I am Nathan, a software engineering researcher currently working as a postdoctoral researcher at the University of Victoria with prof. Margaret-Anne Storey and prof. Neil Ernst. I defended my PhD Cum Laude at the Software Engineering and Technology group of the Eindhoven University of Technology, under the supervision of Alexander Serebrenik and Nicole Novielli. My work has been recognized with the MSR Distinguished Doctoral Research Award, a nomination for the 2025 Eindhoven University of Technology Best PhD Thesis, First Runner-up for the 2025 Informatics Europe Best Dissertation Award, and Third place at the VERSEN PhD Thesis Award.

My research investigates the human and sociotechnical aspects of software engineering: how to capture the productivity benefits of new tooling, particularly AI, without losing the skills, judgment, and collaborative practices that software engineering depends on.
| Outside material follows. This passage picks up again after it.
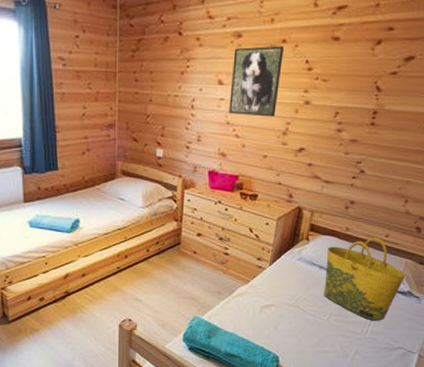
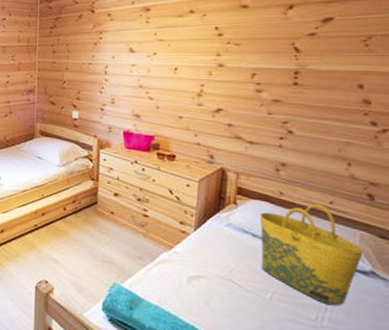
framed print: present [229,45,284,117] -> none [141,16,192,80]

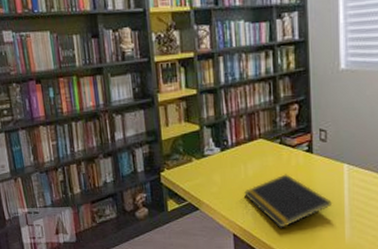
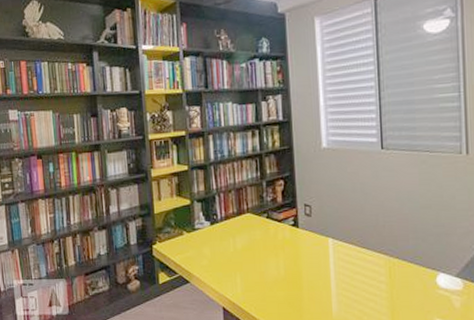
notepad: present [244,174,333,228] -> none [233,247,319,302]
I approach this question through a sociotechnical lens grounded in affect, emotions, and decision-making, and I rely on mixed methods because only a combination of qualitative and quantitative work can accurately reveal how tools reshape software practice.

For my PhD, I studied how software engineers express emotions and sentiment and how that expression influences software development, ranging from how researchers study emotions and sentiment in software engineering, to the tools used to classify them automatically, to how their expression affects day-to-day engineering practice. The full thesis is available here. My current postdoctoral work extends this sociotechnical lens to AI in software engineering, where I’ve found that reliance on AI can lead to emotional disengagement that hinders skill development in novice developers, and that AI is disrupting core social practices such as code review.

For a complete overview, please see my list of publications. Alongside the work on emotions, sentiment, and AI, I’ve also studied bots, code reviews, continuous integration, and error handling by Apple Swift developers.

Background

In 2015 I received my bachelors in Software Engineering from Fontys University of Applied Science, after which I enrolled in a pre-master and master’s in Computer Science and Engineering at Eindhoven University of Technology. In May 2019 I received my masters Cum Laude (the thesis has been awarded first place at the VERSEN master thesis awards, see awards) and in October 2019, I started my PhD-TA at TU/e. Where I defended my PhD Cum Laude on the 31st of October 2024.

During my master’s, I worked part-time as a DevOps engineer at Spendlab Technology. While there, I’ve worked on implementing a big-data system that can efficiently process and analyze large amounts of payment data.